A simple search of PubMed reveals striking insight. Querying the term prescribing yields 44 379 hits. In contrast, deprescribing yields only 672. Completing this exercise for a neurological condition such as epilepsy prescribing and epilepsy deprescribing yields similar results: 408 hits for the former and 3 for the latter. While this search is clearly overly simplistic, it illustrates a crucial point: attention is tremendously imbalanced.

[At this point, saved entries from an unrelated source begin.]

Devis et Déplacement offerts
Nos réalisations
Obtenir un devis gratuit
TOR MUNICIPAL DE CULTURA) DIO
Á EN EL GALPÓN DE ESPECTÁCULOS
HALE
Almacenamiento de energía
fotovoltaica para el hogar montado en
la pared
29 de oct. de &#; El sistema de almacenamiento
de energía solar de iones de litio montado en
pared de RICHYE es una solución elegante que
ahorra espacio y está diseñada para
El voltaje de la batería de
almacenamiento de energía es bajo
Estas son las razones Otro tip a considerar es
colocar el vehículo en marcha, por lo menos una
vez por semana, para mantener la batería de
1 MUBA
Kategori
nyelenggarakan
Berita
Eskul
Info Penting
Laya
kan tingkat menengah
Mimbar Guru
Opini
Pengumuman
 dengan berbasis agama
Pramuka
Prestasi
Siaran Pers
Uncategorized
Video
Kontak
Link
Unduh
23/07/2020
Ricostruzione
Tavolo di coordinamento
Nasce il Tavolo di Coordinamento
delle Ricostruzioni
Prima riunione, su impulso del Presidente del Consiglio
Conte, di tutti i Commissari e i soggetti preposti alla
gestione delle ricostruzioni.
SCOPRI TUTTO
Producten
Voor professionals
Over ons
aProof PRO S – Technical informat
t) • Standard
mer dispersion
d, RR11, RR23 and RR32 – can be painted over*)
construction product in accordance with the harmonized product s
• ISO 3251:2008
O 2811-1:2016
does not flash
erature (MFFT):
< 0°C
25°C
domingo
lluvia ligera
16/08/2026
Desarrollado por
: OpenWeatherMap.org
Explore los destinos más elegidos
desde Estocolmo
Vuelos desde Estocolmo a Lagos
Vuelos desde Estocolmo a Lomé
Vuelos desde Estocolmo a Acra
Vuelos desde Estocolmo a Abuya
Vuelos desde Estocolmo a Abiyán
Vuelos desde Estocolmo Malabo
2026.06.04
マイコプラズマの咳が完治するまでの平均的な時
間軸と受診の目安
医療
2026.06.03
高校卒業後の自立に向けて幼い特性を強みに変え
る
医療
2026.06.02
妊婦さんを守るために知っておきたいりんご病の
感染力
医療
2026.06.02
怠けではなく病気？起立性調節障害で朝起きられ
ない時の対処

What is the result? Half of US adults older than 65 years take 5 or more medications.1 It is no surprise that one survey found 67% of patients wanted to reduce their number of daily pills and 92% would be willing to stop a medication if their physician said it was possible.1 The emerging field of deprescribing—the systematic process of discontinuing drugs where harms outweigh benefits in the context of an individual patient’s values—seeks to rescue patients and clinicians alike.



中文翻译:

癫痫患者不宜使用:不要伤害。

简单搜索PubMed即可发现惊人的洞察力。查询“处方”一词可产生44 379次匹配。相比之下,开处方仅产生672次。针对神经系统疾病(如癫痫开处方癫痫开处方)完成此练习可获得相似的结果:前者408次,后者3次。尽管此搜索显然过于简单,但它说明了一个关键点:注意力极为不平衡。

结果是什么?65岁以上的美国成年人中有一半服用5种或以上药物。1一项调查发现67%的患者希望减少每日服药的数量,而92%的患者愿意在医生表示可能的情况下停止服药也就不足为奇了。1处方药的新兴领域-在个体患者价值观的背景下中止药物性危害的系统性过程-寻求抢救患者和临床医生。